Lyapunov-Based Stabilization and Control of Closed Quantum Systems

TL;DR

This paper introduces a Lyapunov-based control method for stabilizing closed quantum systems, utilizing a novel quantum Lyapunov function that enhances control design and improves stabilization performance.

Contribution

It proposes a new quantum Lyapunov function with additional degrees of freedom and analyzes stabilization under different operator commutation scenarios, advancing quantum control techniques.

Findings

Enhanced stabilization of quantum systems demonstrated.

Significant improvement in invariant state trajectories.
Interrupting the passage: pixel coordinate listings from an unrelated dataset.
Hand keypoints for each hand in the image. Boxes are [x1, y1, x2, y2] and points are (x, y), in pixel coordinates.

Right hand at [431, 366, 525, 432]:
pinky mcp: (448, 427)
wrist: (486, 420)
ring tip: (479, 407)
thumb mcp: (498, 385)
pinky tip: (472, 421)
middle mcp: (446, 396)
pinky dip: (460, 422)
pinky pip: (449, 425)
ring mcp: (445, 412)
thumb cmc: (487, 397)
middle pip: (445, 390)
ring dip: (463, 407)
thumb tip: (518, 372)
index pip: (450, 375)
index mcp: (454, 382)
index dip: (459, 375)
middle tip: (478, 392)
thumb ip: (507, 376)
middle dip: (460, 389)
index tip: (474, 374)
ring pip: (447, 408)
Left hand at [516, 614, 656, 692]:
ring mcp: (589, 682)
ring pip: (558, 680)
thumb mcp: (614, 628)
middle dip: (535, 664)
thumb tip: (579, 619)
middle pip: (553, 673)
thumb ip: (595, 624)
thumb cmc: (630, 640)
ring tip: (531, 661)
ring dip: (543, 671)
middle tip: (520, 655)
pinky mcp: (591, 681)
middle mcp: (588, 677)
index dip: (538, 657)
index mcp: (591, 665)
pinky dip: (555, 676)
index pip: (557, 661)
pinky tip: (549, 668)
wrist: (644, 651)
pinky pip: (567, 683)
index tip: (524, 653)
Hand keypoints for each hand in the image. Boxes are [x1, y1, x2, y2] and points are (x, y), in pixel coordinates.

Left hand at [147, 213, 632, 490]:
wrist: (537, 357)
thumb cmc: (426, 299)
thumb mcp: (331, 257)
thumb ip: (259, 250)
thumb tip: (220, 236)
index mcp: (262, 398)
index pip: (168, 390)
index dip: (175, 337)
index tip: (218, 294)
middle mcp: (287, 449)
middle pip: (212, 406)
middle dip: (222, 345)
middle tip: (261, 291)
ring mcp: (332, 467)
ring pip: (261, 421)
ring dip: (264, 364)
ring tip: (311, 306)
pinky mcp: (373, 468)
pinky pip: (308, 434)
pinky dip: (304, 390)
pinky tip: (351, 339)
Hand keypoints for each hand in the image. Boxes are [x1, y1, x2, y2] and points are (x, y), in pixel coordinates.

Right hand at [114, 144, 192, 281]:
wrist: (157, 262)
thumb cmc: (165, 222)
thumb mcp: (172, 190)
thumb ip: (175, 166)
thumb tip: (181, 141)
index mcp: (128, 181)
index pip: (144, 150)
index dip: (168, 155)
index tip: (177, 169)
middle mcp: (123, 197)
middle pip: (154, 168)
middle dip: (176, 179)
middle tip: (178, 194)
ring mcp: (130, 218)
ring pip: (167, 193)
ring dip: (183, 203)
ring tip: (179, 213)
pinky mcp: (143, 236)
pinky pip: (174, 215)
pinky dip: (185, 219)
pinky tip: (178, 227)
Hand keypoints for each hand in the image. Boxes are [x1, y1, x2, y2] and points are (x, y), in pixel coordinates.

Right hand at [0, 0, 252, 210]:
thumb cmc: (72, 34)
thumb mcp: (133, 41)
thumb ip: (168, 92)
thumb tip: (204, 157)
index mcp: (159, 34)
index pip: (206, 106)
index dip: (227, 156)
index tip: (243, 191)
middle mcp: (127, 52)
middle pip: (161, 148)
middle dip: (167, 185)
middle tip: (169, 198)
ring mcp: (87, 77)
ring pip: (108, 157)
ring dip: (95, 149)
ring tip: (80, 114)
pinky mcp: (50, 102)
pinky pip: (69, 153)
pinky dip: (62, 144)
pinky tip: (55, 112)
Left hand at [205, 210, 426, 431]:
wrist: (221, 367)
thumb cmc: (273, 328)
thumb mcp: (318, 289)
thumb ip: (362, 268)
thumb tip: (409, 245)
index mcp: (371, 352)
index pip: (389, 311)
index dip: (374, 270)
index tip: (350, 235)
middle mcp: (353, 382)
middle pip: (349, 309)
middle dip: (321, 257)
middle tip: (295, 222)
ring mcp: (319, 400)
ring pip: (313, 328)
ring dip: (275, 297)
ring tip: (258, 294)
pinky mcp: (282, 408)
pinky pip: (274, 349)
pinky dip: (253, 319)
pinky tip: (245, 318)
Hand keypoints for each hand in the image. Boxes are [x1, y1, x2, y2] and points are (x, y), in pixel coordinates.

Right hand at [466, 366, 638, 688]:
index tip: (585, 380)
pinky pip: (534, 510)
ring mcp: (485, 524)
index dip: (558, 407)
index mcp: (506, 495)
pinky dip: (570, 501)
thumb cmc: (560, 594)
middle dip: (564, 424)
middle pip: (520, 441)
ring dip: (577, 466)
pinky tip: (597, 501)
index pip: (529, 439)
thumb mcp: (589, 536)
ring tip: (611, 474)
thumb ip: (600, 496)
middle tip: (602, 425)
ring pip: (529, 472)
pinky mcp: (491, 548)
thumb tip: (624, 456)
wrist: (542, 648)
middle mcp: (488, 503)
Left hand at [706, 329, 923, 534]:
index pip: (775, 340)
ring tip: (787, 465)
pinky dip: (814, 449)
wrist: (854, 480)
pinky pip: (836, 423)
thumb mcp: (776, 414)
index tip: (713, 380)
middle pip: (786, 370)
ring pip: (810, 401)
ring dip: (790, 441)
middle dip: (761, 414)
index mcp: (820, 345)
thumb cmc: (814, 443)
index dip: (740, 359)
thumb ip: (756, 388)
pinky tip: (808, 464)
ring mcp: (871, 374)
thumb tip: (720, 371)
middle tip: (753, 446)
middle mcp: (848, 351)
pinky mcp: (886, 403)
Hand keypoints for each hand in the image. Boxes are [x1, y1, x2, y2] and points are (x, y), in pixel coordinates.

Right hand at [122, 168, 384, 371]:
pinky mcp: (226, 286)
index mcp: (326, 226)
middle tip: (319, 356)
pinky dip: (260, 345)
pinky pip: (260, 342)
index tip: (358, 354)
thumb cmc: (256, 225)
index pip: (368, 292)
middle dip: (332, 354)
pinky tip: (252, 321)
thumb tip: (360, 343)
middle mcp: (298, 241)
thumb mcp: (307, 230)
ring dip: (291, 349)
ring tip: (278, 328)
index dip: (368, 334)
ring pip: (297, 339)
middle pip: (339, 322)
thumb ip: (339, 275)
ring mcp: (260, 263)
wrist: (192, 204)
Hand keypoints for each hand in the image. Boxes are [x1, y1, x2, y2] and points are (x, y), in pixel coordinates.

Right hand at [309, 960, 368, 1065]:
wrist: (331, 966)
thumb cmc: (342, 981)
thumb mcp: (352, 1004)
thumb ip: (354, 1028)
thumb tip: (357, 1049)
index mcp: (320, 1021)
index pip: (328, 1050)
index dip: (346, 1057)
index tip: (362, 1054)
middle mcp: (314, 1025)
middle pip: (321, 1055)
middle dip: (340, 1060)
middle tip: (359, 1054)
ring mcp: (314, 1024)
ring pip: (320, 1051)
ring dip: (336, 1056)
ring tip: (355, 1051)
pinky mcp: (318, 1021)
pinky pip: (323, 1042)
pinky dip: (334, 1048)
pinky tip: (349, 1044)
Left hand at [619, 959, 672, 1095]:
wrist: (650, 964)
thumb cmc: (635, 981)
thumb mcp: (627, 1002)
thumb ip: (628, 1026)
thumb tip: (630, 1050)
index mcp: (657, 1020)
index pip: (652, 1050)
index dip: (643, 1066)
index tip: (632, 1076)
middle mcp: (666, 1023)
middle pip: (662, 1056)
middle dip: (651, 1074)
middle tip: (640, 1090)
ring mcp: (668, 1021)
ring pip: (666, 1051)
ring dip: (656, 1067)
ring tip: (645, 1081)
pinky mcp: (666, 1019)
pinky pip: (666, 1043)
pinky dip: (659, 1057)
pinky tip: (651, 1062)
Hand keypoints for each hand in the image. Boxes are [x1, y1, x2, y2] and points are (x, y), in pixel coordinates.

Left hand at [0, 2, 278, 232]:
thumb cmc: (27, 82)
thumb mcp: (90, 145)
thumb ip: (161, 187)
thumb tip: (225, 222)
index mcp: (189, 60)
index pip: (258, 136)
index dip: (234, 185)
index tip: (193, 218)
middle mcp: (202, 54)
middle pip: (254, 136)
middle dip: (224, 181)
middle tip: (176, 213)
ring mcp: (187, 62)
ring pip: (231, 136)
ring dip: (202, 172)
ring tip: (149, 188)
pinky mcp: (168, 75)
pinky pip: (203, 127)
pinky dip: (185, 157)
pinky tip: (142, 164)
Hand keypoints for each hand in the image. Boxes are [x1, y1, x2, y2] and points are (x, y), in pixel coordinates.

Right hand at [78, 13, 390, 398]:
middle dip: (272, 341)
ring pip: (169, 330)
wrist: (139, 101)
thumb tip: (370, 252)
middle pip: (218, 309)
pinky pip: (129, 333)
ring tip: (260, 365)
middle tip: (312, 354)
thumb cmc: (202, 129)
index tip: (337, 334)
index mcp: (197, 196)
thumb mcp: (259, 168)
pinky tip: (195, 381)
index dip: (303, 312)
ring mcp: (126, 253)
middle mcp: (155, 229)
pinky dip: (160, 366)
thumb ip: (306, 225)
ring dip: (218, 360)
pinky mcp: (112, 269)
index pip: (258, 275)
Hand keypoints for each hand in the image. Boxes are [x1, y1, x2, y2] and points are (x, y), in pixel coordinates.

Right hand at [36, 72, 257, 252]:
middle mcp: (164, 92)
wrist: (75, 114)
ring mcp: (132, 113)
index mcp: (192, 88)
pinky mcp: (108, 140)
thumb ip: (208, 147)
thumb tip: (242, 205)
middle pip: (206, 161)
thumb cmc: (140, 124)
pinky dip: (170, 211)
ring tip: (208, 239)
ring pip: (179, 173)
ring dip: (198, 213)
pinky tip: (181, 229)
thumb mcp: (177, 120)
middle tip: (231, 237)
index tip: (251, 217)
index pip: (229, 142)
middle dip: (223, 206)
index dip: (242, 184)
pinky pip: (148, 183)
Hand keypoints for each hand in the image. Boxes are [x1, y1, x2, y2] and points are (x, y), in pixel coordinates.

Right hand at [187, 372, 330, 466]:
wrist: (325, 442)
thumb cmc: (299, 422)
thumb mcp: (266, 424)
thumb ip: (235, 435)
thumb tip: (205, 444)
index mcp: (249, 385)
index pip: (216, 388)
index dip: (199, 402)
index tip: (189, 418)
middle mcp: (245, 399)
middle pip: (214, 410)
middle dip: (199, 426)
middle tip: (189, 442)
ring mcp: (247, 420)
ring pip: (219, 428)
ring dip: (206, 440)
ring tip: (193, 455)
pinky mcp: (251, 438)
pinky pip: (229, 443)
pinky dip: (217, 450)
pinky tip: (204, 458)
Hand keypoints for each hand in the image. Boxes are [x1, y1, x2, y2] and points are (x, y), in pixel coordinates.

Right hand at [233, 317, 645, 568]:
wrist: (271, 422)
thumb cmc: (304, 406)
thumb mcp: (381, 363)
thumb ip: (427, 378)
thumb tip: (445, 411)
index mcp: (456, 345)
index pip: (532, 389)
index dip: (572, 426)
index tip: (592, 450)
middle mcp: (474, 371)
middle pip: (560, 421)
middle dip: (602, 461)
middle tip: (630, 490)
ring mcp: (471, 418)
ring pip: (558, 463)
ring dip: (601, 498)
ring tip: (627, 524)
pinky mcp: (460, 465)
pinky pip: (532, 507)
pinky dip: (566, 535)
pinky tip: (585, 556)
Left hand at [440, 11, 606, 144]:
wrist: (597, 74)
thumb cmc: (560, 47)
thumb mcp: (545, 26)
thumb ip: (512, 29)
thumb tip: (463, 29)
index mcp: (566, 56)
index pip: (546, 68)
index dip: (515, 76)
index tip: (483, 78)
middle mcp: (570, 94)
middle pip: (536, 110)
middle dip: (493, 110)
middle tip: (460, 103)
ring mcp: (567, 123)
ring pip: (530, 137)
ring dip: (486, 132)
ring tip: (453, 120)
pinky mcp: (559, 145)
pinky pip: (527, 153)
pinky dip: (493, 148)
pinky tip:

Potential applications in high-fidelity quantum computing.

Abstract

A Lyapunov-based method is presented for stabilizing and controlling of closed quantum systems. The proposed method is constructed upon a novel quantum Lyapunov function of the system state trajectory tracking error. A positive-definite operator in the Lyapunov function provides additional degrees of freedom for the designer. The stabilization process is analyzed regarding two distinct cases for this operator in terms of its vanishing or non-vanishing commutation with the Hamiltonian operator of the undriven quantum system. To cope with the global phase invariance of quantum states as a result of the quantum projective measurement postulate, equivalence classes of quantum states are defined and used in the proposed Lyapunov-based analysis and design. Results show significant improvement in both the set of stabilizable quantum systems and their invariant sets of state trajectories generated by designed control signals. The proposed method can potentially be applied for high-fidelity quantum control purposes in quantum computing frameworks.